Los científicos chinos han desarrollado una forma rentable de convertir el carbón en proteína, que, según dicen, alimenta al ganado de manera mucho más eficiente que las plantas naturales y utilizando muy poca tierra. Los pastos utilizados para criar ganado y las tierras de cultivo utilizadas para producir alimentos para animales se combinan para ocupar 40 millones de kilómetros cuadrados (15,4 millones de millas cuadradas), según OurWorld in Data. Eso es más de una cuarta parte de toda la superficie terrestre seca de la Tierra y casi el 40 por ciento de la tierra definida como "habitable".

Esta es una de las razones por las que la dieta rica en carne de los occidentales ha sido criticada por ser ambientalmente insostenible; El cultivo de plantas para alimentar a los animales hace un uso extremadamente ineficiente de la tierra que podría reservarse para bosques o utilizarse para otros fines.

Actualmente, más de una cuarta parte de la tierra seca del planeta se utiliza para cultivar plantas destinadas a la alimentación y el pastoreo del ganado. Una solución es cultivar carne en el laboratorio, pero otra podría ser empezar a utilizar otros métodos para producir proteínas para la alimentación del ganado. Esto es particularmente beneficioso para China. Según investigadores de biotecnología de la Academia China de Ciencias (CAS), China necesita actualmente importar alrededor del 80% de sus materias primas proteicas en forma de soja, lo que supone un grave problema de seguridad alimentaria para el país.

Por lo tanto, el equipo se propuso desarrollar un proceso para producir proteínas a partir de combustibles fósiles, basándose en la biotecnología de conversión de petróleo en proteínas iniciada por BP en la década de 1960.

El flujo del proceso del equipo de la Academia China de Ciencias es el siguiente: Primero, el carbón se convierte en metanol mediante gasificación, una tecnología que ahora puede lograr emisiones de carbono casi nulas. Luego, el metanol se alimenta a una cepa especial de Pichia pastoris, que fermenta el metanol, produciendo una proteína unicelular que contiene varios aminoácidos, vitaminas, sales inorgánicas, grasas y carbohidratos. El organismo resultante es mucho más rico en proteínas que las plantas y puede utilizarse para sustituir parcialmente piensos animales como pescado, soja, carne y leche desnatada.

La innovación clave del equipo fue seleccionar y diseñar genéticamente una cepa de levadura para que fuera más tolerante a los efectos tóxicos del metanol que las cepas anteriores, maximizando así la eficiencia de la transformación y reduciendo la cantidad de carbono perdido en el proceso.

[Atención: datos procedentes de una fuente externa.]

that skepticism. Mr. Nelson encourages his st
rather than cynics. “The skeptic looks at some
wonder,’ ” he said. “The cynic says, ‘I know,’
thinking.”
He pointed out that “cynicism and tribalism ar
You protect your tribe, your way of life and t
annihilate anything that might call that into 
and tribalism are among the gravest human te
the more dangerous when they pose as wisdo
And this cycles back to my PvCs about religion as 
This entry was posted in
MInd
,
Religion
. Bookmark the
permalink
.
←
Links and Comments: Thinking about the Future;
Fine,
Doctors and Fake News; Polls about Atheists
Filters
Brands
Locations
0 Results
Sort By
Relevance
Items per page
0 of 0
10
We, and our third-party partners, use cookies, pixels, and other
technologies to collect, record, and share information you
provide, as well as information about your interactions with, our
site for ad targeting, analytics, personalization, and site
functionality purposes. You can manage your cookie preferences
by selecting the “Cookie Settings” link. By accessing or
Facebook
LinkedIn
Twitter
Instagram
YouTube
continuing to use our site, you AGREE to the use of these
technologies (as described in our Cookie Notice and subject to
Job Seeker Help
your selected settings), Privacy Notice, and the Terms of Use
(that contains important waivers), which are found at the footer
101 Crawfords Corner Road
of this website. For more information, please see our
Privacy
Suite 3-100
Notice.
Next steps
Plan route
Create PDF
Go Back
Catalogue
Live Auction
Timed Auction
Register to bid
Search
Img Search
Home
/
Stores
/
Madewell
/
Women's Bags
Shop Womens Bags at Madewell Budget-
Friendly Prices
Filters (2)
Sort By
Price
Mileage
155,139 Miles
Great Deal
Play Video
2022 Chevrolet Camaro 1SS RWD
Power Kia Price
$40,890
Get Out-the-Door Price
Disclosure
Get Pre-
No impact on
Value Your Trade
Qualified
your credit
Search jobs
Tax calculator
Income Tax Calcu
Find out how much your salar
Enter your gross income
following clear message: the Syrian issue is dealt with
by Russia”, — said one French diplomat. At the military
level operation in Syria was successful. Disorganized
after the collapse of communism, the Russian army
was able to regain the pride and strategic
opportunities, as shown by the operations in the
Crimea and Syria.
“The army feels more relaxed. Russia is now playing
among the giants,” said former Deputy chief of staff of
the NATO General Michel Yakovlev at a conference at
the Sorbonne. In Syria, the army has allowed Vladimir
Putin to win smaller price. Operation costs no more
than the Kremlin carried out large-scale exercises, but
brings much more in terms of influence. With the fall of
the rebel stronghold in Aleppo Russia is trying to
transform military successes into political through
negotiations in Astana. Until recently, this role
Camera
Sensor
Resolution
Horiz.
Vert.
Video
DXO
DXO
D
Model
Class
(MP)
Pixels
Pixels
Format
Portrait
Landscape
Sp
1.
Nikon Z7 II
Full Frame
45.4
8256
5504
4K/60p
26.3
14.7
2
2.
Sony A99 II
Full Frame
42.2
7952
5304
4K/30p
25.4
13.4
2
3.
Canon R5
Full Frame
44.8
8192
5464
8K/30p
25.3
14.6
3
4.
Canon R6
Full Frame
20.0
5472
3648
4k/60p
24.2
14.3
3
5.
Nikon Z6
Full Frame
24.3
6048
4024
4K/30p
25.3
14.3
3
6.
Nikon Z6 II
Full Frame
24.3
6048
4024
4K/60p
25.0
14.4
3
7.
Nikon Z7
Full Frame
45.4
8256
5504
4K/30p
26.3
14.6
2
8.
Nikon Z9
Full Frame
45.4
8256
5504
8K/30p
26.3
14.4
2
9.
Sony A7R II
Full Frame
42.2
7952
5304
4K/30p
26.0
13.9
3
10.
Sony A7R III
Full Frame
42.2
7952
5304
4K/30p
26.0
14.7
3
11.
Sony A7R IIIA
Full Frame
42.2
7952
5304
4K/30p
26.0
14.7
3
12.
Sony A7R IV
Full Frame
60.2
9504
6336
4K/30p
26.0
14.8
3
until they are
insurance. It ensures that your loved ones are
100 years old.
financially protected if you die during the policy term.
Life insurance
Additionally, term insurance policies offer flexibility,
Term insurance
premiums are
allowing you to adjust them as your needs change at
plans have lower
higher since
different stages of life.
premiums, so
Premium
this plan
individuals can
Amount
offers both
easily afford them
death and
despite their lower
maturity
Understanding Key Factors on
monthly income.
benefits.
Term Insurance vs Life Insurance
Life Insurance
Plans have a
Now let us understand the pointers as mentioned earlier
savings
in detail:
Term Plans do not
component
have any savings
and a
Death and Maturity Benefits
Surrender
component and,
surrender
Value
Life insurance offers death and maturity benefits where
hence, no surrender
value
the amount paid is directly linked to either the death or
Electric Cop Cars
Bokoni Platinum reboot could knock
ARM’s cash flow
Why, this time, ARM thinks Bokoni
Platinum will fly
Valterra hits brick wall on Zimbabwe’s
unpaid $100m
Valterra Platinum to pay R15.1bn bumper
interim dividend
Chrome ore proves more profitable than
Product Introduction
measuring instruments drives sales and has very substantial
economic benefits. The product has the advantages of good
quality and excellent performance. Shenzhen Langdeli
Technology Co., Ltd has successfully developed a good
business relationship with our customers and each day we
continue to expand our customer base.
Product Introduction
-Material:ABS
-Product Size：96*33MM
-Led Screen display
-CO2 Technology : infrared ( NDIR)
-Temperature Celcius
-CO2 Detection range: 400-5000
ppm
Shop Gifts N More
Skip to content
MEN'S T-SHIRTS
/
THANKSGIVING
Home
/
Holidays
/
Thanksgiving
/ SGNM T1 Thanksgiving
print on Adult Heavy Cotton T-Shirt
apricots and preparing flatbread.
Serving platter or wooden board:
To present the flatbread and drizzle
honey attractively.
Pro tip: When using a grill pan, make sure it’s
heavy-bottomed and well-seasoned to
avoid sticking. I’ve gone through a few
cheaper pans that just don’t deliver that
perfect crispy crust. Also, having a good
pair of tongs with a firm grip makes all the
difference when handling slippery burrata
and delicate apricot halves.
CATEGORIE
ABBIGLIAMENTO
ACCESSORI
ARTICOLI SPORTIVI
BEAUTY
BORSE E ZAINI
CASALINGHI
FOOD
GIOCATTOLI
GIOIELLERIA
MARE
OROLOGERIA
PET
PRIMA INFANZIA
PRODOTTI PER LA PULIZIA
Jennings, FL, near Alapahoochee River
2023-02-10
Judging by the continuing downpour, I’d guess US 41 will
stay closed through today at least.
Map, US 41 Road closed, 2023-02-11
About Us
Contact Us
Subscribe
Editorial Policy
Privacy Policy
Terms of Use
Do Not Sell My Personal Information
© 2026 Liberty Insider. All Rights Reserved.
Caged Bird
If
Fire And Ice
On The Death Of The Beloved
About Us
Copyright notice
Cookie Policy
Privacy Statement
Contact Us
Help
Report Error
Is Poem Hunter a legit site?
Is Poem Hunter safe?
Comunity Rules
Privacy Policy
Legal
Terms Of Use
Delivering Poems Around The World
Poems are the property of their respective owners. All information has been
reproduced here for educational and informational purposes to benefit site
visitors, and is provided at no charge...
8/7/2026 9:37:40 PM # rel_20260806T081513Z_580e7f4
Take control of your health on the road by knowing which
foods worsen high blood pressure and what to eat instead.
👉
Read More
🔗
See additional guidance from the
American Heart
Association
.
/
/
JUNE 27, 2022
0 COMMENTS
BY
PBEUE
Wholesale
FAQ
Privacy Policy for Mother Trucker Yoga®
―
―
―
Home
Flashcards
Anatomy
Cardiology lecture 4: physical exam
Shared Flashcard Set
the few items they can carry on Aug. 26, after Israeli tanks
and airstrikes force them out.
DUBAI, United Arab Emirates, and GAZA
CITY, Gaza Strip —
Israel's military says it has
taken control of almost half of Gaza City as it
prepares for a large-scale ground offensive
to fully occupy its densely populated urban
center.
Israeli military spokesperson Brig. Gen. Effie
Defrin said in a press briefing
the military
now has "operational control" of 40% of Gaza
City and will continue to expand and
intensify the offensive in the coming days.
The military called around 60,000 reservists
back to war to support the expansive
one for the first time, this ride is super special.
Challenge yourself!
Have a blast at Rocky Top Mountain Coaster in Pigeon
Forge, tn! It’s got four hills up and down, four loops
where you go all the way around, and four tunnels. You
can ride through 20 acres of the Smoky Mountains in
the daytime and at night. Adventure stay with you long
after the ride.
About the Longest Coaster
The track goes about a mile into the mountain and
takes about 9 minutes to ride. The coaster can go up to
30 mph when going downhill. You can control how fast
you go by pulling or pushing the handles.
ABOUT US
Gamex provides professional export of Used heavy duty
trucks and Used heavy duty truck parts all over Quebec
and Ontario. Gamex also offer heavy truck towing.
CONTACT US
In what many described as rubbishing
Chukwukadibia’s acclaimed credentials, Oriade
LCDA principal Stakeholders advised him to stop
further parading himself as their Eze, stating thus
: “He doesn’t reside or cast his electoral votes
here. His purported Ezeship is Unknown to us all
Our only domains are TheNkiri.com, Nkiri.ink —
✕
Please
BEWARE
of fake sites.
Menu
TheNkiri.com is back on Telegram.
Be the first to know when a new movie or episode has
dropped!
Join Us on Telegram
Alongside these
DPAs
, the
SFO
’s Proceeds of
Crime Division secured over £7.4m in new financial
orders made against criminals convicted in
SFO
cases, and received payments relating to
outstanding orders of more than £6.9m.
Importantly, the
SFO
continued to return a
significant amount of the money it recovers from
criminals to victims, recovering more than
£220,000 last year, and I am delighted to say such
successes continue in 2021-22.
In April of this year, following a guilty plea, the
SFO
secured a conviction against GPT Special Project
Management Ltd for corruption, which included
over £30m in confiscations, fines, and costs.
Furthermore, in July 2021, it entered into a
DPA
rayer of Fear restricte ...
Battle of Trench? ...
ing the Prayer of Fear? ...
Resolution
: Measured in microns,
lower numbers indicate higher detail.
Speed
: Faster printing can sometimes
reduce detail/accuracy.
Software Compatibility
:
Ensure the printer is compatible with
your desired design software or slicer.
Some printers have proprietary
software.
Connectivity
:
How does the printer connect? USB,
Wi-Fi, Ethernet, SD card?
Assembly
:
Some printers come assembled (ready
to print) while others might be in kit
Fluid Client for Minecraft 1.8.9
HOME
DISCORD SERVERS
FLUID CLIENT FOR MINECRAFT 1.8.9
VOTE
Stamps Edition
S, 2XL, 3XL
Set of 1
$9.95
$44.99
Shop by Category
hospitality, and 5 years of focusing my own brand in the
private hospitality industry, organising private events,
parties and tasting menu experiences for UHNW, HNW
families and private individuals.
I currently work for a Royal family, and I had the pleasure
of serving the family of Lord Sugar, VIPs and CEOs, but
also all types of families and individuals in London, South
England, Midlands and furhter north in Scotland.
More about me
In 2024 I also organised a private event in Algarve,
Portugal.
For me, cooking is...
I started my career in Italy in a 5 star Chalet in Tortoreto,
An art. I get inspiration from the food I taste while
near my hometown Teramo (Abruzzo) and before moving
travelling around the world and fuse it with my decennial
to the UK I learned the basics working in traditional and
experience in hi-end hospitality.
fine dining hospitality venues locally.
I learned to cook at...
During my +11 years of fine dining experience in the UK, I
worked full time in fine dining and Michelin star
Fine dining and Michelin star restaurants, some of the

El resultado: la levadura puede convertir metanol en proteína a una tasa de conversión del 92% del rendimiento teórico máximo del proceso. Esto lo convierte en "una opción rentable para la producción industrial de proteínas", afirmó el equipo.

Según el South China Morning Post, los investigadores se han puesto en contacto con un socio de producción no revelado para comenzar una demostración a escala industrial, en la que "ya se están produciendo miles de toneladas de proteína en una sola fábrica".

Los resultados de la investigación fueron publicados en la revista "Biotechnology for Biofuels".